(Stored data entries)
○ ○ ○ ○ ○

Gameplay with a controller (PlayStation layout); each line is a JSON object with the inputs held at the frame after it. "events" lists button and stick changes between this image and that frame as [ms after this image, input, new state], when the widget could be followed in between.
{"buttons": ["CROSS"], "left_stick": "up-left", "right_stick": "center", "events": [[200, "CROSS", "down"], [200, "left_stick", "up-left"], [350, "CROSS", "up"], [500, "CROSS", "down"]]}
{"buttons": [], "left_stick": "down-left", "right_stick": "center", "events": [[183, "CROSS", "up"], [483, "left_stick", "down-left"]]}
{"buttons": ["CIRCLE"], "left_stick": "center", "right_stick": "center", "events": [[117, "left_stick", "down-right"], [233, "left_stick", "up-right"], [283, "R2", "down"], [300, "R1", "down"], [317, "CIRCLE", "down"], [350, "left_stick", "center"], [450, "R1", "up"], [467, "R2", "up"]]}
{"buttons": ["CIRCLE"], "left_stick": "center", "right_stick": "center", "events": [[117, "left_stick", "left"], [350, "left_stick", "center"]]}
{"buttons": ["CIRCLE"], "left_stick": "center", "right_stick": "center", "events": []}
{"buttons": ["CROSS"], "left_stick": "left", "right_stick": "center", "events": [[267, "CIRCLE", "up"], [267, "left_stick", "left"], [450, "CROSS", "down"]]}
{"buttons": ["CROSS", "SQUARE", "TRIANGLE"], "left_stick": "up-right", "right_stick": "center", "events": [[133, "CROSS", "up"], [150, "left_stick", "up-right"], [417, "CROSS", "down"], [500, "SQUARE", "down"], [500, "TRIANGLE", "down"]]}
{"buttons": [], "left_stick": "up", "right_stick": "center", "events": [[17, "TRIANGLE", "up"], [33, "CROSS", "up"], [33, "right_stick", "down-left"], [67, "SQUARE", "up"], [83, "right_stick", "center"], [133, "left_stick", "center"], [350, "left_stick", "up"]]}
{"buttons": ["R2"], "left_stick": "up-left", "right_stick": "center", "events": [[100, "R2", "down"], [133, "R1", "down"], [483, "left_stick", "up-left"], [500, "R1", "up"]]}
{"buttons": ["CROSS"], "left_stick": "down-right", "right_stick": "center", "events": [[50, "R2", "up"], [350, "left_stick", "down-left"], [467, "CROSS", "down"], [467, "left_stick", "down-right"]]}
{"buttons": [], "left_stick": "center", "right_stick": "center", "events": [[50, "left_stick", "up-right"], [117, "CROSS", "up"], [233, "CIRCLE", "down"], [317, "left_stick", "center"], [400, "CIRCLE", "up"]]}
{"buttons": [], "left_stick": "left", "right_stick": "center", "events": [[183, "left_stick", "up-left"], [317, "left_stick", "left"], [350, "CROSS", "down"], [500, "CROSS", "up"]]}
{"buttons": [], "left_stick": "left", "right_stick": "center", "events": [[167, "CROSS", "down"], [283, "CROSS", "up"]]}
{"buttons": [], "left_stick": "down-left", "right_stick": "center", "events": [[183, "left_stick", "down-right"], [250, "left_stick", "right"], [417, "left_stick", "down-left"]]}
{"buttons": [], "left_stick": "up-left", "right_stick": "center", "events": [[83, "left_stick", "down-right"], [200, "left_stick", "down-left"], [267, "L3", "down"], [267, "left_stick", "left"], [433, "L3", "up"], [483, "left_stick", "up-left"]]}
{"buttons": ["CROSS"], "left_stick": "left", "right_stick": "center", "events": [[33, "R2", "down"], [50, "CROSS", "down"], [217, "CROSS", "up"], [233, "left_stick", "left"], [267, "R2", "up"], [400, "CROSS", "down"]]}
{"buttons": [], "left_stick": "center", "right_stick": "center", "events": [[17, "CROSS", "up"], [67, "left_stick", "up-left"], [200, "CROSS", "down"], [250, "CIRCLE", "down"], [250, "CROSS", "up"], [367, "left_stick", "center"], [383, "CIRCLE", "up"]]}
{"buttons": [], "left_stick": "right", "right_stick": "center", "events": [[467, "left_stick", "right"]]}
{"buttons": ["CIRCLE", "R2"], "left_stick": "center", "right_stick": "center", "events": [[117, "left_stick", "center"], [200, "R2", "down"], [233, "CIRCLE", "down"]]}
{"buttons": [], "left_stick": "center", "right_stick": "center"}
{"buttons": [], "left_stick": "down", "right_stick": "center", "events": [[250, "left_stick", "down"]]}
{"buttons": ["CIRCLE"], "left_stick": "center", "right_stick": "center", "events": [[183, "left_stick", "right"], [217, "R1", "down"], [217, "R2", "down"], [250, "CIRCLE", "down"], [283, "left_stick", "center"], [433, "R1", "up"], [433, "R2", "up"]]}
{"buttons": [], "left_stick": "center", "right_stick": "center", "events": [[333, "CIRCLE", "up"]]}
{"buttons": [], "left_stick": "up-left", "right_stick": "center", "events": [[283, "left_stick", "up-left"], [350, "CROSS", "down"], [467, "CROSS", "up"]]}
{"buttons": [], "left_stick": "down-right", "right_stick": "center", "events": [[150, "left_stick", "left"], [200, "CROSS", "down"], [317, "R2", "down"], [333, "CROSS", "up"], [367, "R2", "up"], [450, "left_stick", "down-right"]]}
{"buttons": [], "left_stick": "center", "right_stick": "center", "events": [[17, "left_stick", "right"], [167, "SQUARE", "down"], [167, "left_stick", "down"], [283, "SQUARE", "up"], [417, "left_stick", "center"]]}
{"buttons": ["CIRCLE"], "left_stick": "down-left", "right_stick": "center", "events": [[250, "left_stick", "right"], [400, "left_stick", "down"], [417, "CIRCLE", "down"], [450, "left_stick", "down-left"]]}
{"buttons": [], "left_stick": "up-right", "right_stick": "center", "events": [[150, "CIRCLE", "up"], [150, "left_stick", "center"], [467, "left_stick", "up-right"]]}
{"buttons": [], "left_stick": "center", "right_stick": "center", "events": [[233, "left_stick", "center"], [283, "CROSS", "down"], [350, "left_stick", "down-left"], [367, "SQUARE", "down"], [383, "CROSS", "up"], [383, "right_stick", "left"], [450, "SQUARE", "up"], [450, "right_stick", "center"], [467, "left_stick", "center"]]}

○ ○ ○ ○ ○

ABOUT THIS TASK: Set all the data down again, exactly as it reads above.

ANSWER SECTION:
Gameplay with a controller (PlayStation layout); each line is a JSON object with the inputs held at the frame after it. "events" lists button and stick changes between this image and that frame as [ms after this image, input, new state], when the widget could be followed in between.
{"buttons": ["CROSS"], "left_stick": "up-left", "right_stick": "center", "events": [[200, "CROSS", "down"], [200, "left_stick", "up-left"], [350, "CROSS", "up"], [500, "CROSS", "down"]]}
{"buttons": [], "left_stick": "down-left", "right_stick": "center", "events": [[183, "CROSS", "up"], [483, "left_stick", "down-left"]]}
{"buttons": ["CIRCLE"], "left_stick": "center", "right_stick": "center", "events": [[117, "left_stick", "down-right"], [233, "left_stick", "up-right"], [283, "R2", "down"], [300, "R1", "down"], [317, "CIRCLE", "down"], [350, "left_stick", "center"], [450, "R1", "up"], [467, "R2", "up"]]}
{"buttons": ["CIRCLE"], "left_stick": "center", "right_stick": "center", "events": [[117, "left_stick", "left"], [350, "left_stick", "center"]]}
{"buttons": ["CIRCLE"], "left_stick": "center", "right_stick": "center", "events": []}
{"buttons": ["CROSS"], "left_stick": "left", "right_stick": "center", "events": [[267, "CIRCLE", "up"], [267, "left_stick", "left"], [450, "CROSS", "down"]]}
{"buttons": ["CROSS", "SQUARE", "TRIANGLE"], "left_stick": "up-right", "right_stick": "center", "events": [[133, "CROSS", "up"], [150, "left_stick", "up-right"], [417, "CROSS", "down"], [500, "SQUARE", "down"], [500, "TRIANGLE", "down"]]}
{"buttons": [], "left_stick": "up", "right_stick": "center", "events": [[17, "TRIANGLE", "up"], [33, "CROSS", "up"], [33, "right_stick", "down-left"], [67, "SQUARE", "up"], [83, "right_stick", "center"], [133, "left_stick", "center"], [350, "left_stick", "up"]]}
{"buttons": ["R2"], "left_stick": "up-left", "right_stick": "center", "events": [[100, "R2", "down"], [133, "R1", "down"], [483, "left_stick", "up-left"], [500, "R1", "up"]]}
{"buttons": ["CROSS"], "left_stick": "down-right", "right_stick": "center", "events": [[50, "R2", "up"], [350, "left_stick", "down-left"], [467, "CROSS", "down"], [467, "left_stick", "down-right"]]}
{"buttons": [], "left_stick": "center", "right_stick": "center", "events": [[50, "left_stick", "up-right"], [117, "CROSS", "up"], [233, "CIRCLE", "down"], [317, "left_stick", "center"], [400, "CIRCLE", "up"]]}
{"buttons": [], "left_stick": "left", "right_stick": "center", "events": [[183, "left_stick", "up-left"], [317, "left_stick", "left"], [350, "CROSS", "down"], [500, "CROSS", "up"]]}
{"buttons": [], "left_stick": "left", "right_stick": "center", "events": [[167, "CROSS", "down"], [283, "CROSS", "up"]]}
{"buttons": [], "left_stick": "down-left", "right_stick": "center", "events": [[183, "left_stick", "down-right"], [250, "left_stick", "right"], [417, "left_stick", "down-left"]]}
{"buttons": [], "left_stick": "up-left", "right_stick": "center", "events": [[83, "left_stick", "down-right"], [200, "left_stick", "down-left"], [267, "L3", "down"], [267, "left_stick", "left"], [433, "L3", "up"], [483, "left_stick", "up-left"]]}
{"buttons": ["CROSS"], "left_stick": "left", "right_stick": "center", "events": [[33, "R2", "down"], [50, "CROSS", "down"], [217, "CROSS", "up"], [233, "left_stick", "left"], [267, "R2", "up"], [400, "CROSS", "down"]]}
{"buttons": [], "left_stick": "center", "right_stick": "center", "events": [[17, "CROSS", "up"], [67, "left_stick", "up-left"], [200, "CROSS", "down"], [250, "CIRCLE", "down"], [250, "CROSS", "up"], [367, "left_stick", "center"], [383, "CIRCLE", "up"]]}
{"buttons": [], "left_stick": "right", "right_stick": "center", "events": [[467, "left_stick", "right"]]}
{"buttons": ["CIRCLE", "R2"], "left_stick": "center", "right_stick": "center", "events": [[117, "left_stick", "center"], [200, "R2", "down"], [233, "CIRCLE", "down"]]}
{"buttons": [], "left_stick": "center", "right_stick": "center"}
{"buttons": [], "left_stick": "down", "right_stick": "center", "events": [[250, "left_stick", "down"]]}
{"buttons": ["CIRCLE"], "left_stick": "center", "right_stick": "center", "events": [[183, "left_stick", "right"], [217, "R1", "down"], [217, "R2", "down"], [250, "CIRCLE", "down"], [283, "left_stick", "center"], [433, "R1", "up"], [433, "R2", "up"]]}
{"buttons": [], "left_stick": "center", "right_stick": "center", "events": [[333, "CIRCLE", "up"]]}
{"buttons": [], "left_stick": "up-left", "right_stick": "center", "events": [[283, "left_stick", "up-left"], [350, "CROSS", "down"], [467, "CROSS", "up"]]}
{"buttons": [], "left_stick": "down-right", "right_stick": "center", "events": [[150, "left_stick", "left"], [200, "CROSS", "down"], [317, "R2", "down"], [333, "CROSS", "up"], [367, "R2", "up"], [450, "left_stick", "down-right"]]}
{"buttons": [], "left_stick": "center", "right_stick": "center", "events": [[17, "left_stick", "right"], [167, "SQUARE", "down"], [167, "left_stick", "down"], [283, "SQUARE", "up"], [417, "left_stick", "center"]]}
{"buttons": ["CIRCLE"], "left_stick": "down-left", "right_stick": "center", "events": [[250, "left_stick", "right"], [400, "left_stick", "down"], [417, "CIRCLE", "down"], [450, "left_stick", "down-left"]]}
{"buttons": [], "left_stick": "up-right", "right_stick": "center", "events": [[150, "CIRCLE", "up"], [150, "left_stick", "center"], [467, "left_stick", "up-right"]]}
{"buttons": [], "left_stick": "center", "right_stick": "center", "events": [[233, "left_stick", "center"], [283, "CROSS", "down"], [350, "left_stick", "down-left"], [367, "SQUARE", "down"], [383, "CROSS", "up"], [383, "right_stick", "left"], [450, "SQUARE", "up"], [450, "right_stick", "center"], [467, "left_stick", "center"]]}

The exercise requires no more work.